The theory here is that once Google has determined that the site is violating AdSense policies, they will shut down the account, preventing them from getting any more money, which was the whole point of their scam in the first place.

Now, I don't hold out much hope that this will work, since I've reported sites and found that even weeks later, the site is still up, happily serving up Google ads and pocketing the click-throughs. But maybe it's because they don't act until there is some critical mass of complaints.

(I can find no way of reporting violations to the Yahoo Publisher Network.)

Another category of these types of sites is just people who reprint blog articles (usually erroneously attributed) in order to improve the search engine ranking of the non-spam part of the site.

Now, you may notice also that there is a "The site is hosting/distributing my copyrighted content" checkbox. That box is useless to me because I am not the copyright owner of the content of this blog. The content of this blog is owned by Microsoft Corporation, If you check that box, Google demands that you file a formal DMCA complain, and I'm pretty sure our legal department is busy with plenty of more important things than chasing down people who rip off the content of some random employee's blog in order to generate ad revenue.

Normally you don't see the spam pingbacks because I tend to delete them pretty quickly.
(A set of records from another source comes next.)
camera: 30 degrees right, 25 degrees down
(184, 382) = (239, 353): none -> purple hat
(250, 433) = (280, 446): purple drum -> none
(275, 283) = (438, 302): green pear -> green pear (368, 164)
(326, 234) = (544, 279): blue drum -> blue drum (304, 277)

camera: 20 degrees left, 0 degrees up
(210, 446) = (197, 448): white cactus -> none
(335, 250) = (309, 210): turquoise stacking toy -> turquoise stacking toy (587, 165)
If you're really clever, you might use the fact that the spam pingbacks linger for days at a time to determine that I'm out of the office.
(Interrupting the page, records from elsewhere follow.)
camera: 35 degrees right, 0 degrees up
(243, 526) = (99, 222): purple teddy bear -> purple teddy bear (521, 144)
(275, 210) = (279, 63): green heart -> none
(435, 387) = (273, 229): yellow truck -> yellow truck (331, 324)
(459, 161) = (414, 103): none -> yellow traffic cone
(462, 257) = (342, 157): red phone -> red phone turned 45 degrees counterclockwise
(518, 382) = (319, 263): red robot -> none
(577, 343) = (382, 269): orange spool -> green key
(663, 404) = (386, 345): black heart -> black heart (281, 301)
Sidebar: Here are some examples of spambots. Feel free to report them to the ad vendor, if they are hosting ads. And as I already noted above, some of these sites may already be down.
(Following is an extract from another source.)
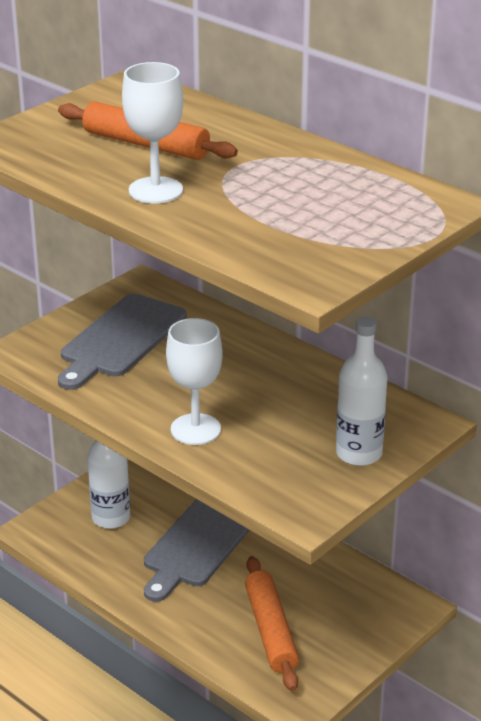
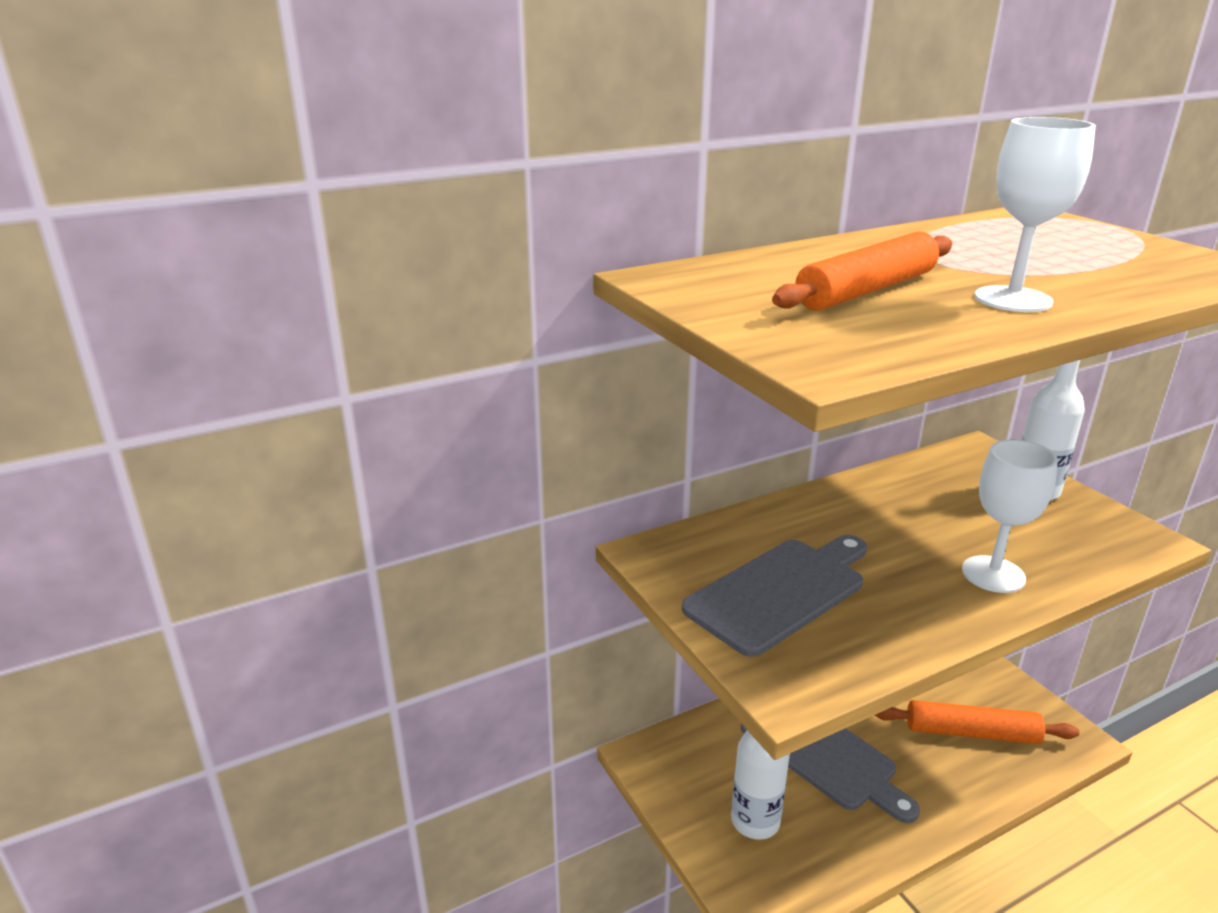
camera: 70 degrees left, 5 degrees down
(121, 339) = (780, 592): grey cutting board -> grey cutting board turned 90 degrees counterclockwise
Update: The victory over 247blogging was short-lived. Within a month, they moved to a new ad company whose terms of service have no problem with sites with no original content.

One annoying consequence of all these content-scraping sites is that they end up ranking higher in Google than me, and I'm the one who wrote the article in the first place! For example, a Google search for Joshua Roman groupies on 17 February 2008 doesn't even show my blog article; instead, the top hits are

  1. A site which scraped my entry.
  2. Another page from the same site as #1 which also scraped my entry.
  3. A different site which scraped my entry.
  4. An article from this Web site but not the one that says Joshua Roman groupies in the title.
  5. Another misfire from this Web site.
  6. A third site which scraped my entry.
  7. A fourth site which scraped my entry.
  8. A fifth site which scraped my entry.
  9. An unrelated hit.
  10. Another unrelated hit.

So there you go. The top ten search results contain five sites that scraped my entry and no links to the original! On the other hand, Live Search is not fooled and finds the right article as the top search result. Yahoo ranks my article as #1 and #3 (go figure), which is nice, but all but one of the remaining hits are for scrapers.

A Google search for bands of Valentine minstrels is even worse. The first three hits are sites which scraped my article and there are no hits at all to this Web site in the top 100 search results, although nine scrapers rank in the top 100. Again, Live Search is not fooled and finds my article as its #1 hit. Yahoo also ranks my article at #1 although a scraper sneaks in at #2.